When she surprises me

with her seasonal finery

stitched of colors and textures

too astounding for store-bought.

When she sighs and loosens and fills

acts of simple human kindness,

the touch of another that grounds,

that reminds, that knows and that sees.

And sometimes,

sometimes the ache spills over

into syllables on a page, into a tear

on a salt path home to the ocean,

into a feeling woven gently

of longing and the universe and

cinnamon and you.

Kimberly M. King, RSCJ

Monday, October 2, 2017

Fully Alive


On December 4th, 2015 I wrote a piece in response to a mass shooting in San Bernadino. 

Sadly, I can't even cry out "UNBELIEVABLE." Because it isn't at all unbelievable.

And yet we wonder.  We consistently wonder and act surprised.  Or worse, accept these shootings as a part of our reality, as part of the price we pay for the right to own a gun. 

It was this entry that I referenced about six months later when writing about the shooting in the Pulse nightclub in Orlando. 

Before this, there was Sandy Hook and Columbine and Charley Hebdo and many others.
And between then and now, there have been I don’t even know how many other instances all around the world of people deciding that a gun…or a car…or a knife…or a bomb… will make for a bigger voice than they will ever have on their own, a voice that yells down, that strikes fear, that suffocates the life, out of others.

It’s easier, somehow, to believe that this sort of behavior happens when someone is ‘radicalized’ by a cause or movement.  That left to his or her own devices, this behavior wouldn’t happen.

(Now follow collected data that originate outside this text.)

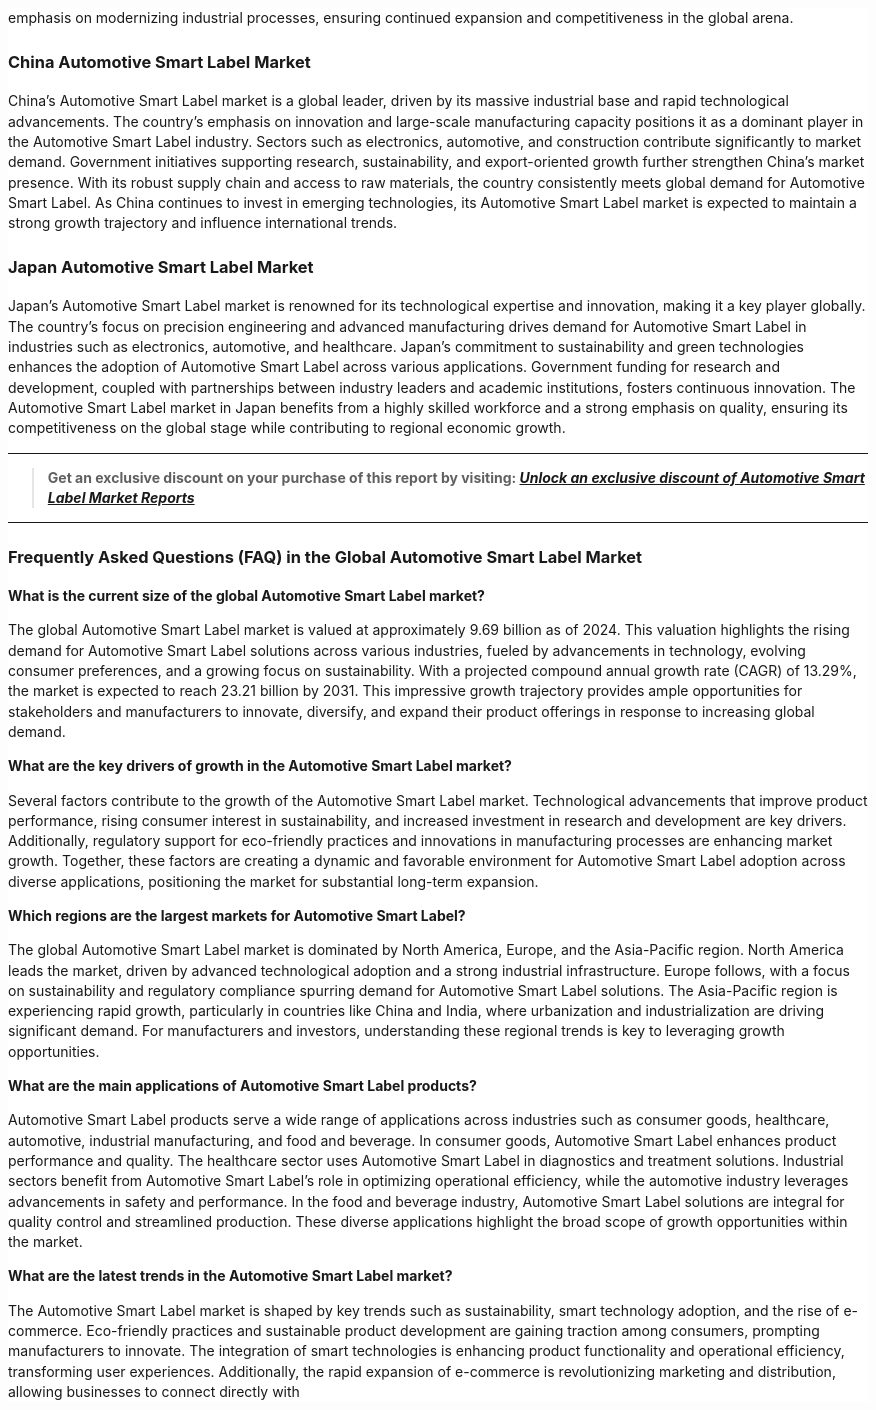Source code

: emphasis on modernizing industrial processes, ensuring continued expansion and competitiveness in the global arena.</p><h3>China Automotive Smart Label Market</h3><p>China&rsquo;s Automotive Smart Label market is a global leader, driven by its massive industrial base and rapid technological advancements. The country&rsquo;s emphasis on innovation and large-scale manufacturing capacity positions it as a dominant player in the Automotive Smart Label industry. Sectors such as electronics, automotive, and construction contribute significantly to market demand. Government initiatives supporting research, sustainability, and export-oriented growth further strengthen China&rsquo;s market presence. With its robust supply chain and access to raw materials, the country consistently meets global demand for Automotive Smart Label. As China continues to invest in emerging technologies, its Automotive Smart Label market is expected to maintain a strong growth trajectory and influence international trends.</p><h3>Japan Automotive Smart Label Market</h3><p>Japan&rsquo;s Automotive Smart Label market is renowned for its technological expertise and innovation, making it a key player globally. The country&rsquo;s focus on precision engineering and advanced manufacturing drives demand for Automotive Smart Label in industries such as electronics, automotive, and healthcare. Japan&rsquo;s commitment to sustainability and green technologies enhances the adoption of Automotive Smart Label across various applications. Government funding for research and development, coupled with partnerships between industry leaders and academic institutions, fosters continuous innovation. The Automotive Smart Label market in Japan benefits from a highly skilled workforce and a strong emphasis on quality, ensuring its competitiveness on the global stage while contributing to regional economic growth.</p><hr /><blockquote><p><strong>Get an exclusive discount on your purchase of this report by visiting: <em><a href="://marketresearchpulse.com/ask-for-discount/98144?utm_source=Github&amp;utm_medium=019">Unlock an exclusive discount of Automotive Smart Label Market Reports</a></em>&nbsp;</strong></p></blockquote><hr /><h3>Frequently Asked Questions (FAQ) in the Global Automotive Smart Label Market</h3><p><strong>What is the current size of the global Automotive Smart Label market?</strong></p><p>The global Automotive Smart Label market is valued at approximately 9.69 billion as of 2024. This valuation highlights the rising demand for Automotive Smart Label solutions across various industries, fueled by advancements in technology, evolving consumer preferences, and a growing focus on sustainability. With a projected compound annual growth rate (CAGR) of 13.29%, the market is expected to reach 23.21 billion by 2031. This impressive growth trajectory provides ample opportunities for stakeholders and manufacturers to innovate, diversify, and expand their product offerings in response to increasing global demand.</p><p><strong>What are the key drivers of growth in the Automotive Smart Label market?</strong></p><p>Several factors contribute to the growth of the Automotive Smart Label market. Technological advancements that improve product performance, rising consumer interest in sustainability, and increased investment in research and development are key drivers. Additionally, regulatory support for eco-friendly practices and innovations in manufacturing processes are enhancing market growth. Together, these factors are creating a dynamic and favorable environment for Automotive Smart Label adoption across diverse applications, positioning the market for substantial long-term expansion.</p><p><strong>Which regions are the largest markets for Automotive Smart Label?</strong></p><p>The global Automotive Smart Label market is dominated by North America, Europe, and the Asia-Pacific region. North America leads the market, driven by advanced technological adoption and a strong industrial infrastructure. Europe follows, with a focus on sustainability and regulatory compliance spurring demand for Automotive Smart Label solutions. The Asia-Pacific region is experiencing rapid growth, particularly in countries like China and India, where urbanization and industrialization are driving significant demand. For manufacturers and investors, understanding these regional trends is key to leveraging growth opportunities.</p><p><strong>What are the main applications of Automotive Smart Label products?</strong></p><p>Automotive Smart Label products serve a wide range of applications across industries such as consumer goods, healthcare, automotive, industrial manufacturing, and food and beverage. In consumer goods, Automotive Smart Label enhances product performance and quality. The healthcare sector uses Automotive Smart Label in diagnostics and treatment solutions. Industrial sectors benefit from Automotive Smart Label&rsquo;s role in optimizing operational efficiency, while the automotive industry leverages advancements in safety and performance. In the food and beverage industry, Automotive Smart Label solutions are integral for quality control and streamlined production. These diverse applications highlight the broad scope of growth opportunities within the market.</p><p><strong>What are the latest trends in the Automotive Smart Label market?</strong></p><p>The Automotive Smart Label market is shaped by key trends such as sustainability, smart technology adoption, and the rise of e-commerce. Eco-friendly practices and sustainable product development are gaining traction among consumers, prompting manufacturers to innovate. The integration of smart technologies is enhancing product functionality and operational efficiency, transforming user experiences. Additionally, the rapid expansion of e-commerce is revolutionizing marketing and distribution, allowing businesses to connect directly with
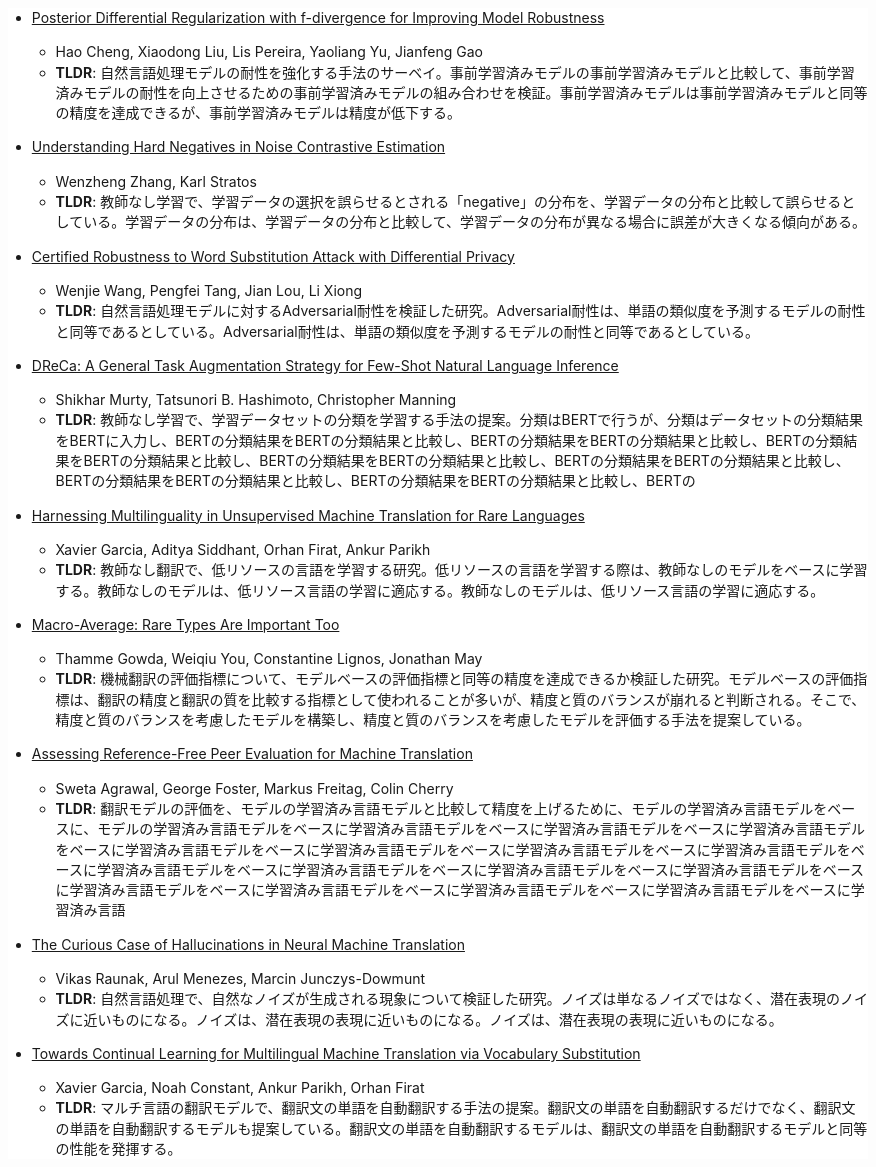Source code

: - [Posterior Differential Regularization with f-divergence for Improving Model Robustness](https://aclanthology.org/2021.naacl-main.85)
  - Hao Cheng, Xiaodong Liu, Lis Pereira, Yaoliang Yu, Jianfeng Gao
  - **TLDR**: 自然言語処理モデルの耐性を強化する手法のサーベイ。事前学習済みモデルの事前学習済みモデルと比較して、事前学習済みモデルの耐性を向上させるための事前学習済みモデルの組み合わせを検証。事前学習済みモデルは事前学習済みモデルと同等の精度を達成できるが、事前学習済みモデルは精度が低下する。

- [Understanding Hard Negatives in Noise Contrastive Estimation](https://aclanthology.org/2021.naacl-main.86)
  - Wenzheng Zhang, Karl Stratos
  - **TLDR**: 教師なし学習で、学習データの選択を誤らせるとされる「negative」の分布を、学習データの分布と比較して誤らせるとしている。学習データの分布は、学習データの分布と比較して、学習データの分布が異なる場合に誤差が大きくなる傾向がある。

- [Certified Robustness to Word Substitution Attack with Differential Privacy](https://aclanthology.org/2021.naacl-main.87)
  - Wenjie Wang, Pengfei Tang, Jian Lou, Li Xiong
  - **TLDR**: 自然言語処理モデルに対するAdversarial耐性を検証した研究。Adversarial耐性は、単語の類似度を予測するモデルの耐性と同等であるとしている。Adversarial耐性は、単語の類似度を予測するモデルの耐性と同等であるとしている。

- [DReCa: A General Task Augmentation Strategy for Few-Shot Natural Language Inference](https://aclanthology.org/2021.naacl-main.88)
  - Shikhar Murty, Tatsunori B. Hashimoto, Christopher Manning
  - **TLDR**: 教師なし学習で、学習データセットの分類を学習する手法の提案。分類はBERTで行うが、分類はデータセットの分類結果をBERTに入力し、BERTの分類結果をBERTの分類結果と比較し、BERTの分類結果をBERTの分類結果と比較し、BERTの分類結果をBERTの分類結果と比較し、BERTの分類結果をBERTの分類結果と比較し、BERTの分類結果をBERTの分類結果と比較し、BERTの分類結果をBERTの分類結果と比較し、BERTの分類結果をBERTの分類結果と比較し、BERTの

- [Harnessing Multilinguality in Unsupervised Machine Translation for Rare Languages](https://aclanthology.org/2021.naacl-main.89)
  - Xavier Garcia, Aditya Siddhant, Orhan Firat, Ankur Parikh
  - **TLDR**: 教師なし翻訳で、低リソースの言語を学習する研究。低リソースの言語を学習する際は、教師なしのモデルをベースに学習する。教師なしのモデルは、低リソース言語の学習に適応する。教師なしのモデルは、低リソース言語の学習に適応する。

- [Macro-Average: Rare Types Are Important Too](https://aclanthology.org/2021.naacl-main.90)
  - Thamme Gowda, Weiqiu You, Constantine Lignos, Jonathan May
  - **TLDR**: 機械翻訳の評価指標について、モデルベースの評価指標と同等の精度を達成できるか検証した研究。モデルベースの評価指標は、翻訳の精度と翻訳の質を比較する指標として使われることが多いが、精度と質のバランスが崩れると判断される。そこで、精度と質のバランスを考慮したモデルを構築し、精度と質のバランスを考慮したモデルを評価する手法を提案している。

- [Assessing Reference-Free Peer Evaluation for Machine Translation](https://aclanthology.org/2021.naacl-main.91)
  - Sweta Agrawal, George Foster, Markus Freitag, Colin Cherry
  - **TLDR**: 翻訳モデルの評価を、モデルの学習済み言語モデルと比較して精度を上げるために、モデルの学習済み言語モデルをベースに、モデルの学習済み言語モデルをベースに学習済み言語モデルをベースに学習済み言語モデルをベースに学習済み言語モデルをベースに学習済み言語モデルをベースに学習済み言語モデルをベースに学習済み言語モデルをベースに学習済み言語モデルをベースに学習済み言語モデルをベースに学習済み言語モデルをベースに学習済み言語モデルをベースに学習済み言語モデルをベースに学習済み言語モデルをベースに学習済み言語モデルをベースに学習済み言語モデルをベースに学習済み言語モデルをベースに学習済み言語

- [The Curious Case of Hallucinations in Neural Machine Translation](https://aclanthology.org/2021.naacl-main.92)
  - Vikas Raunak, Arul Menezes, Marcin Junczys-Dowmunt
  - **TLDR**: 自然言語処理で、自然なノイズが生成される現象について検証した研究。ノイズは単なるノイズではなく、潜在表現のノイズに近いものになる。ノイズは、潜在表現の表現に近いものになる。ノイズは、潜在表現の表現に近いものになる。

- [Towards Continual Learning for Multilingual Machine Translation via Vocabulary Substitution](https://aclanthology.org/2021.naacl-main.93)
  - Xavier Garcia, Noah Constant, Ankur Parikh, Orhan Firat
  - **TLDR**: マルチ言語の翻訳モデルで、翻訳文の単語を自動翻訳する手法の提案。翻訳文の単語を自動翻訳するだけでなく、翻訳文の単語を自動翻訳するモデルも提案している。翻訳文の単語を自動翻訳するモデルは、翻訳文の単語を自動翻訳するモデルと同等の性能を発揮する。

Nearly 60 people were killed in Las Vegas last evening by a single man whose family said there was no reason to believe he’d ever do something like that.
And yet, he did. 

How many of us would say of our children, our relatives, our students, who will grow up to be lawyers, judges, police officers… there’s no reason to believe that they are racist.  That they are prejudiced. That they will shoot to kill someone who is unarmed, that they will acquit against proof to the contrary, that they will run their car into counter-protestors at a white supremacy rally?  

And yet, it happens.  With frightening regularity.

Prayers were offered to the families of victims who died in Las Vegas by governmental leadership who can’t see fit to change gun-control laws.  

NFL players who bend a knee at the National Anthem in protest of the prejudicial actions of law enforcement are scorned.  One is even publically referred to as a son of a b****. by the highest elected official in the United States.

And we try to make sense of it all.


Sadly, I think there’s none to be made.

For me, the salvation is that it doesn’t need to make sense now for me to believe that something better is possible.  If I give up wrestling with sense making, I can put that energy into the only thing I know for sure. 

Love.

And love makes no sense either, really.  Not the way we are called to live it.

But that’s just it.

According to my faith tradition, the glory of God is the human being fully alive. (Saint Irenaeus)

Love is something we are called to live.  We need to be alive to do it.  Alive together. Alive in diversity of perspective.  Alive in hope. Alive in faith.  Alive in moving forward. Alive in fullness and freedom. Alive.

I help you live and you help our neighbor and the neighbor knows someone in the next village over, the apartment building down the street, and is in touch with the guy on the corner.

Together we hold the tension.  Together we make space for us all…Which is making space for the Glory of God.  Through Love.